The process

As soon as the Panablok panels are delivered to site, installation can begin. This process can be distilled into five clear stages: For a typical 2 storey house with a pitched (sloping) roof:

Stage 1 - Panablok Foundations (Optional to a Traditional Concrete Slab Base)
Onto concrete footings lay pre-cast concrete T & L beams to form a square and level footprint, and span 1.2 metre long Panablok (half) panels between the beams. Strap the panels & beams to the footings. Using Panablok formers will ensure an accurate, square and completely level foundation.

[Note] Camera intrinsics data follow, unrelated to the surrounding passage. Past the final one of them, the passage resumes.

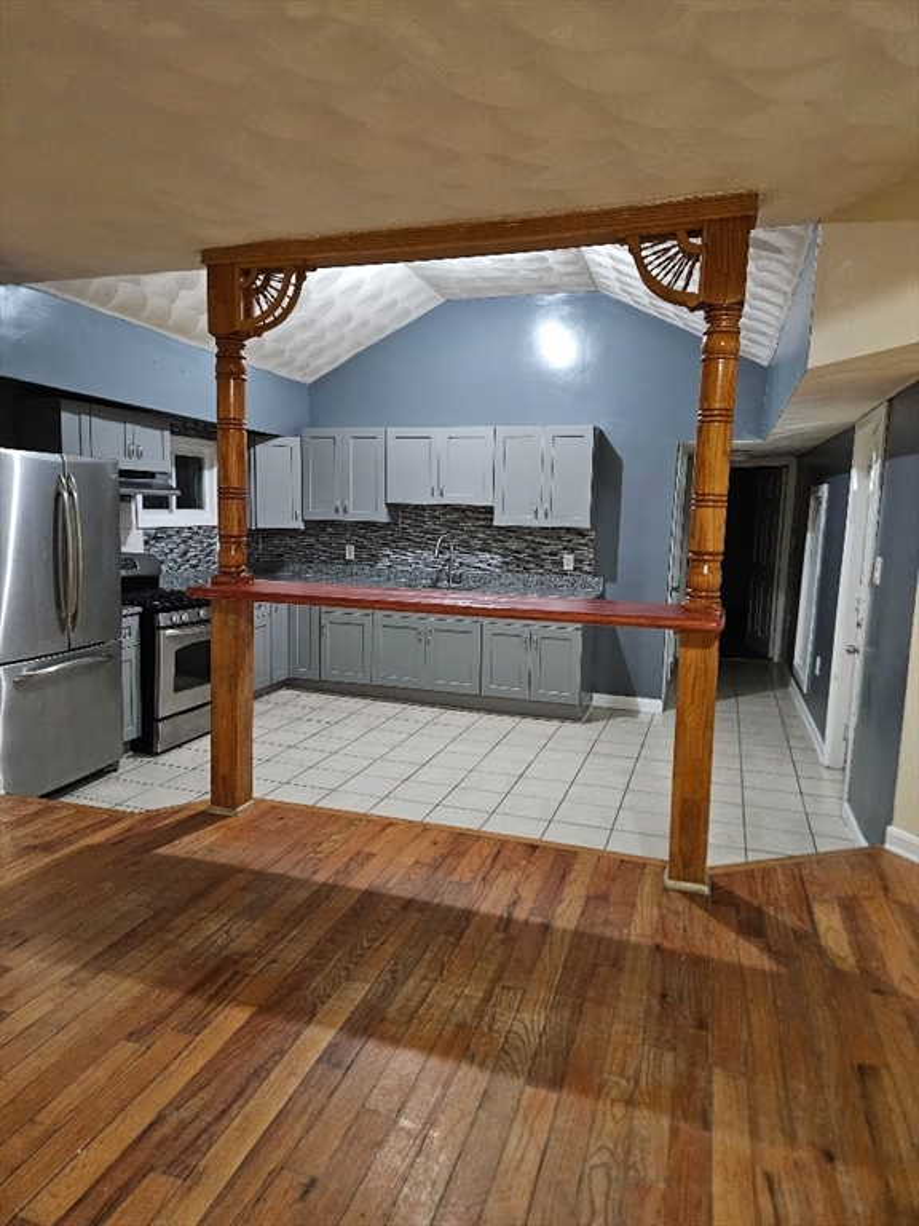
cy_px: 613
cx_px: 460
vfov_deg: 73.9
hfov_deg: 58.9
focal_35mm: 23
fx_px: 814
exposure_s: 1/42
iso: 1000
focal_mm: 5.4
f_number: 1.8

Stage 2 - Ground Floor Walls
Steel sole plate (floor) channels are leveled, laid, and fixed to either the concrete beam and Panablok floor, or the solid concrete base. Starting from a stabilized corner, ground floor panels are fitted into the sole plate channels and are locked together. Door and window openings are factory engineered and bridged by special Panablok flitch plate steel lintels. Steel wall plate (top) channels are capped to the top of the ground floor panels which effectively provides a steel ring beam to carry the intermediate (first floor and roof) beams.

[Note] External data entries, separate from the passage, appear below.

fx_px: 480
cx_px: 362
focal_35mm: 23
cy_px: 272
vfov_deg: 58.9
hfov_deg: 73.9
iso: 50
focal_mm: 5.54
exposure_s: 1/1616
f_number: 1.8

Stage 3 - Panablok First Floor
By again using pre-cast concrete T & L beams in conjunction with Panablok (half) panels, intermediate floors can be constructed cheaply and quickly. This can extend to include cantilevered walkways and balconies. The use of Panablok in the intermediate floor ensures rapid construction and its physical properties give first class thermal/insulation and acoustic characteristics.
Stage 4 - First Floor Walls
The first floor walls are then assembled in the same manner as the ground floor. The first floor panelled walls and openings are constructed in the same way as the ground floor walls and the entire structure can be ready to take a roof by Day 4.

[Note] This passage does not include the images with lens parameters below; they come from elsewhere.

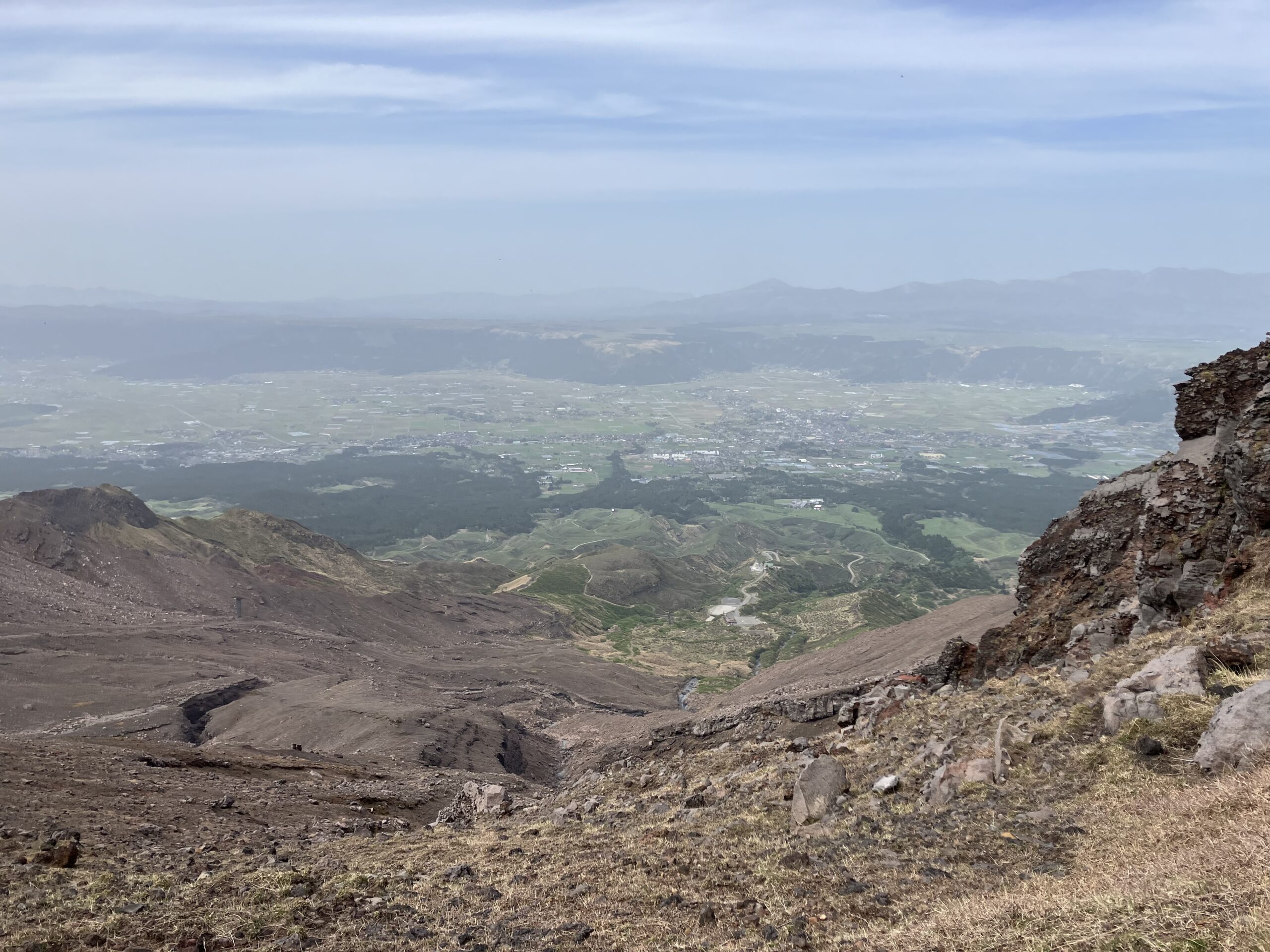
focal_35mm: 28
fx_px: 1027
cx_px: 635
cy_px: 476
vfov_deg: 49.7
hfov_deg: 63.4
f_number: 1.8
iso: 32
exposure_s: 1/1869
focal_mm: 3.99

Stage 5 - Panablok Roof Panels (Optional to Traditional Wood or Steel Roof Truss Construction)
Panablok panels can be constructed to form pitched or hipped roofs. For pitched roofs (slopes on 2 sides), gable end triangular walls are constructed in the same way as Panablok floor walls by using panels between a channel base plate and capped with a channel wall plate. Pre-cast concrete purlins (lateral roof beams) are either hung off the gable wall plates or cut into them with a channel liner. Where spans are long they will be additionally supported in the same way on internal gable shaped triangular walls. Panablok panels and pre-cast concrete rafters are then laid onto the purlins and wall plates and form the last elements to the total Panablok watertight envelope, a structurally strong, highly insulated capping to the building.
Finishing Stage (External & Internal)
Internal: Internal wall surfaces are dry lined with magnesium oxide or cement particle board and electric cables and water pipes are laid within the cavity between the walls and the dry lining. Not only does this preserve the structural integrity of the Panablok panels, it also allows for utilities to be installed in parallel with the construction of the external and internal walls, thereby eliminating the immensely time consuming, costly, unsightly, and messy channeling of pipes and cables into solid walls and floors post-erection.

External: To ensure that Panablok structures last for many generations, outside wall surfaces should have an external finish. For example, a wire mesh fastened to the wall panels forms the perfect substrate for a typical sand cement render. Many different forms of external finish can be applied to the panel walls such as brick slips, rendered magnesium oxide board on battens, solid masonry, cladding sheets, natural masonry sheathing, and cement particle board ship lap claddings. Numerous finishes (tiles, slates, metal sheet etc.) can also be fitted to the Panablok roof panels.